Разящая сталь взлетела, а киевлянин мгновенно упал на колено, поражая врага мечом, — клинок вонзился викингу под кольчугу, погружаясь в необъятное нутро…
…Раздражённо схватив пульт, Олег выключил телевизор. Замучили они своими батальными сценами! Сослать бы хоть одного дурака-шоумена в прошлое, пусть бы поглядел на истинного викинга — могутного воина, ловкого и скорого!
Нурманны тех киевлян пачками хватали, чтобы продать на невольничьем рынке в Константинополе, а юрких Радомиров крошили десятками и далее не запыхивались. Хотя на что этим режиссёрам-продюсерам правда? Им зрелища подавай…

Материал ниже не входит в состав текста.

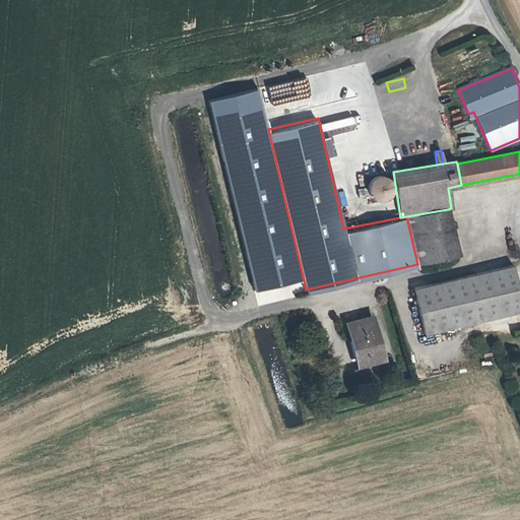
[(371,197),(375,199),(381,200),(386,198),(390,193),(391,188),(390,182),(386,178),(380,176),(375,176),(371,179),(368,183),(367,188),(368,192),(371,197)]
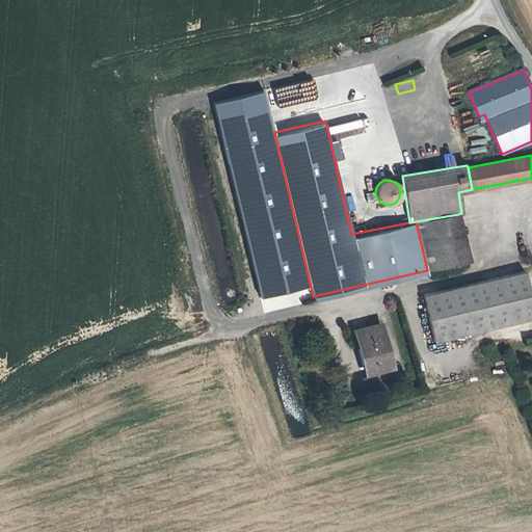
[(470,260),(458,214),(418,223),(429,269),(470,260)]
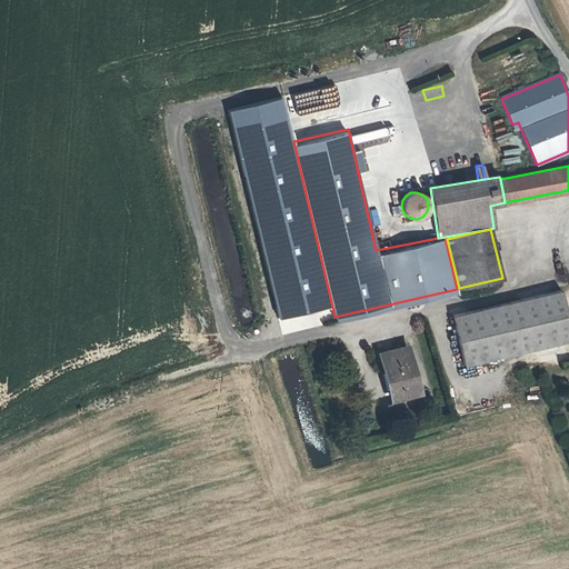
[(556,282),(565,280),(561,263),(552,265),(556,282)]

Сухов снова почувствовал прилив желчи. Напялят на качка доспехи и выставляют это неуклюжее чучело грозой морей! Убогие…
— Хватит психовать, — цыкнул Олег сам на себя.
Иногда память о прошлом вызывала в нём жуткую досаду, порою доводя до бешенства. Старички на лавочках любят побрюзжать: «Вот в наше время…» В их время! Ха! Жалких сорок лет тому назад! А ему-то как быть, полжизни оставившему в Средних веках? Каково это, будучи багатуром, магистром, кесарем, почти на равных толкуя с королями да императорами, — и стать в строй, пополнить собой миллиардоглавую толпу обывателей?
В мире XXI века Сухов чаще всего ощущал глухое раздражение. Безжалостный и беспощадный вельможа, с холодной решимостью сживавший со свету врагов престола, он с отвращением следил за тем, как «либералы-интеллектуалы» нянькаются с мигрантами, как сюсюкаются с террористами, сепаратистами и прочим вражьём.
Олег насмотрелся, что бывает с цивилизованной страной после набега дикарей, а Европа сама впустила в свои пределы варварскую орду…
Брейвика следовало четвертовать на площади. Сомалийских пиратов — пошинковать ракетами и выжечь напалмом. Террористов, педофилов, убийц, наркоторговцев, всю эту сволочь человечества — на кол сажать. Вешать. Колесовать. Без суда и следствия! Железом и кровью!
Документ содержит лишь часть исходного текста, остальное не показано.